気づけば、やたら長いトンネルに迷い込んでいました。どうやら、いつの間にか曲がるべきポイントを過ぎてしまったようです。おそるべし、横浜。おそるべし、クルマ社会。

 

こんなとき、カーナビだったらすぐに新しいルートを検索し、迅速かつ的確に軌道修正をしてくれるんですが、迅速でも的確でもない僕のナビ能力ではとても追いつかず……。

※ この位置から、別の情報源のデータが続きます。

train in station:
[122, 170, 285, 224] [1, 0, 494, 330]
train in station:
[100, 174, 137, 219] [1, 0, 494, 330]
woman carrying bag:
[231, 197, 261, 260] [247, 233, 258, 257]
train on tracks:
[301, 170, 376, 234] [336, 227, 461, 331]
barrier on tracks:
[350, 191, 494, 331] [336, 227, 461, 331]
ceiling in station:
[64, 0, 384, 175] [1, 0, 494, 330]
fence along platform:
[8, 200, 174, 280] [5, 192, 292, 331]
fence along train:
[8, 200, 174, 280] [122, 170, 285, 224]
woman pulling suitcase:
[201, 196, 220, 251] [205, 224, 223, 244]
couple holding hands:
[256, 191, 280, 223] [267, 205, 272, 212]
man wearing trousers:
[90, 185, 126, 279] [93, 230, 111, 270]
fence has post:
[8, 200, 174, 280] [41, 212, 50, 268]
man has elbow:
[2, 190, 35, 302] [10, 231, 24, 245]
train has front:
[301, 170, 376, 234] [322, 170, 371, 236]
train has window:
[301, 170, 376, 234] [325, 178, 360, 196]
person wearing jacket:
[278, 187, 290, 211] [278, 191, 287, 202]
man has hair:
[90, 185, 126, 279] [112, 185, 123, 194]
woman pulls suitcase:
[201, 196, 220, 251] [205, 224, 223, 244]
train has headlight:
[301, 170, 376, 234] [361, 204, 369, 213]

仕方がないので、いったん車を停めてもらい、じっくりとルートを再考することにしました。

 

 

地図ビギナーがやりがちな、「上下ひっくりかえしの術」なども駆使しながら、道を吟味すること10分……。

 

 

そもそも現在位置が分からないので、目印となるものを探すこと10分……。

 

そんな筆者をリラックスさせようと森さんが色々話しかけてくれるんですが、余裕のない僕は完全に上の空。生返事を返すことしかできません。

 

そういえば、さっき森さんこう言ってたな……。

 

 

「一番きついのは、コミュニケーションを拒否されることかな」

 

 

 

その後もコミュニケーションを犠牲にし、森さんに嫌われることも辞さない覚悟で道案内に集中した結果、ついに

 

 

ハマスタだーーーー!

 

そう、正面にそびえ立つのは紛れもなく横浜スタジアムが誇る「Y」型の照明塔。瞬間、車内には歓声が沸き起こり、先ほどまでの険悪ムードがウソのような連帯感が生まれました。

 

 

というわけで、森さんとも和解。それどころか、「ナビゲーターと運転手、二人で成し遂げた感があってなんだか嬉しかった。正直、知っている道なのでもどかしさもあったけど、一生懸命案内しようという姿は好感が持てたよ」という、助手冥利に尽きるお言葉も頂戴しました。

 

大変だったけど、やってよかったな~。森さんとの絆も(たぶん)深まったし。

 

まとめ

客観的に見て僕は、地図は読めないわ、指示はトロいわ、コミュ力低いわ、助手席を預かるパートナーとしては相当なポンコツだったと思います。しかしそれでも森さんがおっしゃるように、“二人でゴールした”という達成感が、全てを帳消しにしてくれたように思います。

 

結果として、たかだか1時間半のドライブだったにも関わらず、2泊3日の温泉旅行でもしてきたかのような絆が生まれたわけです(と僕は勝手に思っています)。

 

みなさんも友人や恋人とドライブする際、あえてカーナビを封印し、助手席のナビを頼りに目的地を目指してみてはいかがでしょうか? 道のりは遠くなるかもしれませんが、心の距離はグっと縮まるはずですよ。